Well, not really copper kettles. A shiny copper kettle would use up a shocking amount of yarn money and we mostly use the microwave anyway. Isabel thinks tea kettles are marvelously romantic and she stopped speaking to me for at least an hour when I threw out our old enamel kettle. Its paint was flaking and the inside was gummy, but she still felt it was a terrible waste of such fine cookware. She's over it now, but I still don't like to mention kettles around her.
Long lost kettles aside, the temperature has been dropping and we are all frantically searching for our warm woolen mittens/hats/scarves. Some of us are even claiming that, despite the excessive amount of yarn in the house, we have no warm woolen mittens/hats/scarves, or at least none that are sufficiently large/fashionable/free of holes to be worn in public. Plus, yesterday there were even some packages which relate to warm woolen mittens, although they came in grey bubble wrap mailers with not a scrap of brown paper or string in sight. If you couple all of this with the inescapable fact that today is Wednesday (also known as WIP -- or Work in Progress-- Wednesday in some circles), you will no doubt come to the conclusion, as I have, that this as good a day as any to catch up with the woollies.
A pair of gloves for Nate, using the blueprint pattern from Ann Budd's book. The yarn should look very familiar; it is left over from my Rhinebeck sweater. I am knitting the gloves on size 4 needles for added density, durability, and warmth and in doing so, I may have created some issues over whether Nate's fingers (which are somewhat square and broad, in the grand old tradition of his male ancestors) will fit comfortably inside the gloves. I'm going to add a stitch or two to each finger in the second glove and otherwise, I'm really hoping the first glove will s-t-r-e-t-c-h, because I might have a seizure if I have to knit 12 fingers for two gloves.
A grey plastic package without any string arrived in my mailbox yesterday. It contained this book:
I bought the book (second hand, through Alibris. I really like them. So much so that I ordered three other books to keep this one company) because it contains a pattern for a brioche stitch hat, but the book also contains my favorite quick mitten project. I worked off a bootleg copy of this pattern (please do not turn me in to the intellectual property police; I promise that I have mended my evil ways) for years, but my original mittens are starting to loose some of their woolly-ness and when my hands got cold and I started yearning for a simple pattern, I cast on these:
I didn't get too far, because I started them about 5 minutes before bed time last night, but the yarn, which I got from a Dizzy Sheep yarn swap last spring, looks just right to me. I may even line them with something soft, if I am feeling ambitious, which means that I probably won't.

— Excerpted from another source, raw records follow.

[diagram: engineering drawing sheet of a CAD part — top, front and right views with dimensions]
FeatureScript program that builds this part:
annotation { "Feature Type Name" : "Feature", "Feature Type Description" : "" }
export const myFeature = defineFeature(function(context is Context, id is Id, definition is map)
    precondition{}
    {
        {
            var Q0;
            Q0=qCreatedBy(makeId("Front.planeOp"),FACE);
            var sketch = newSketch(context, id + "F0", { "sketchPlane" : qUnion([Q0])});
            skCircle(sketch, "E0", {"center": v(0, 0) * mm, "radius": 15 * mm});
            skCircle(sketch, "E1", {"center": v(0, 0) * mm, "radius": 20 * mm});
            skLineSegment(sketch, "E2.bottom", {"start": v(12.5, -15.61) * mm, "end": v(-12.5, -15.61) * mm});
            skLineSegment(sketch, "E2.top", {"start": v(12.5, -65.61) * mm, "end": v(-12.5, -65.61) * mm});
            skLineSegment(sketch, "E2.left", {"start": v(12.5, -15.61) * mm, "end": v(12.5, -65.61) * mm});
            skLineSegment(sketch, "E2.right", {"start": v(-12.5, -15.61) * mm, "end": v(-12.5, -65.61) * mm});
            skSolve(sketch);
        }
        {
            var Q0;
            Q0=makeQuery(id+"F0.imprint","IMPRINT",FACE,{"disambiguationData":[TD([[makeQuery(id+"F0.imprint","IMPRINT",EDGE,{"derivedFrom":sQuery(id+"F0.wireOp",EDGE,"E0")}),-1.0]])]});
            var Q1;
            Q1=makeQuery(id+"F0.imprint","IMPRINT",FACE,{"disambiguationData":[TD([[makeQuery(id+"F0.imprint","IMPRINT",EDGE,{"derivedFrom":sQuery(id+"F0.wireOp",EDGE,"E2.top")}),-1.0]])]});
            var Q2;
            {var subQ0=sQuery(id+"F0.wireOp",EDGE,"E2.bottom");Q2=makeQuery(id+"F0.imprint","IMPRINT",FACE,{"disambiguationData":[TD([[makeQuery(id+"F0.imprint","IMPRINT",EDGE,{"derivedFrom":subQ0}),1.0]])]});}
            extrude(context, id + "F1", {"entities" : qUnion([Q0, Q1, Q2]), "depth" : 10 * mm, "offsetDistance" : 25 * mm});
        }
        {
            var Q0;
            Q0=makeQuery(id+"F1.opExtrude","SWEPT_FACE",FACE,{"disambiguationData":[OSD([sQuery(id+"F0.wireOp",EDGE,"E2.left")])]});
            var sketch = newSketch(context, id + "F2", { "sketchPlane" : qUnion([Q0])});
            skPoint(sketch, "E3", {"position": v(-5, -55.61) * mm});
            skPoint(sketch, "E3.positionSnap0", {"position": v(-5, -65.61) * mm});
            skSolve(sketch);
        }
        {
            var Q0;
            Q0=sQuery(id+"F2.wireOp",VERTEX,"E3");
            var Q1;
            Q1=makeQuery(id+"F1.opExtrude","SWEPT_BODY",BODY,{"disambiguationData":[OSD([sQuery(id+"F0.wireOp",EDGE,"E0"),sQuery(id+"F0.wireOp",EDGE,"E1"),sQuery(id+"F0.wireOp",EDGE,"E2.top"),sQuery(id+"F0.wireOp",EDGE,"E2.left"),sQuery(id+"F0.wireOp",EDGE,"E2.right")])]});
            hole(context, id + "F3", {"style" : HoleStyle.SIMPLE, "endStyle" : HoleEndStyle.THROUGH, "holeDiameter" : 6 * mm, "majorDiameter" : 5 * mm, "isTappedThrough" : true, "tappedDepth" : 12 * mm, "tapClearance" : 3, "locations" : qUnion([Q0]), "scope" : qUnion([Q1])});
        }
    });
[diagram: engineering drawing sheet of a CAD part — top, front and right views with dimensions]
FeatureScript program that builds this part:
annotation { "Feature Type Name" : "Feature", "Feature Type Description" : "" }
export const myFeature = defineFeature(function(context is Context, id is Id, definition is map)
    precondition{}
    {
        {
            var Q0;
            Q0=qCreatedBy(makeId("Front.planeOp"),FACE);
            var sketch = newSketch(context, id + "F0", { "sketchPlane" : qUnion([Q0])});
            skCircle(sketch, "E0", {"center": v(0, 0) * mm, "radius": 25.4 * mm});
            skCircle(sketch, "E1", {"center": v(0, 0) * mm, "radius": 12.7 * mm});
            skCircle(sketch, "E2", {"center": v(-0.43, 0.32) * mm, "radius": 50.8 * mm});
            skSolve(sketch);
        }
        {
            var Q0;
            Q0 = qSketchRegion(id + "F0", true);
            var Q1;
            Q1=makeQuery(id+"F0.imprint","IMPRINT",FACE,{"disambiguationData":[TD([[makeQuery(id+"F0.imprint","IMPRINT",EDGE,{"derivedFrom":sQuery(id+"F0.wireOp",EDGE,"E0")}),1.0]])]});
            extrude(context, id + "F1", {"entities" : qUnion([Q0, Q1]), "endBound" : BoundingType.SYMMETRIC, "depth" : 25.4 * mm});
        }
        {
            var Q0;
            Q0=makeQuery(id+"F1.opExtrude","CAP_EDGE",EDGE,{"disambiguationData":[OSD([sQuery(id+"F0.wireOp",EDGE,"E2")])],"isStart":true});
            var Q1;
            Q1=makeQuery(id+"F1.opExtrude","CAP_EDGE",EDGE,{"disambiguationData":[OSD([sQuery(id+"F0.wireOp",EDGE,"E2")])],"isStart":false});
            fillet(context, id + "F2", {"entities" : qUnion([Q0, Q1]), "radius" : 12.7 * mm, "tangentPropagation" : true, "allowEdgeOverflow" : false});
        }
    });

A second package in my mailbox contained this book.
I checked it out of the library last year, read it cover to cover, and fell madly in love with it. It has patterns in it, but I bought it because I loved the stories and pictures of sheep (and other fibery animals) farms across the country. El Husbando, who has visions of us owning sheep, alpacas, and possibly even a cow (although I'm lobbying for a very, very small cow), might even want to read it. In fact, I really bought the book for him. Yeah, that's right. I'll just keep it with my books because I don't think he has room on his bookshelf. Yeah.
This is not a new book, but the yarn is from my pilgrimage to Green Mountain Spinnery and I am finally starting the hat that I promised Isabel.
Here is the beginning of it. When I worked the swatch, I used double pointed needles and I was so ham-fisted while working the braided edge--which is totally new to me and which I got totally wrong on the first try--that I thought I was going to poke my eye out. I switched to a small circular and learned (1) that I don't hate all 16" circular needles, just the super slippery ones from Knit Picks, which is weird because I love most of my other Knit Picks needles and (2) the braid is much easier on my Inox circulars that it ever will be on any DPNs in the whole entire world.
I have now proven to myself for the second day in a row that it would have been much less time consuming to knit a few rounds on a sweater than it is to write a blog post. Score one for NaKniSweMo over NaBloPoMo. Also, even though I finished my work yesterday, I was gently chastised for turning it in too early. To prevent this from happening again, I have decided to waste as much time as possible before starting the next project. That'll show them.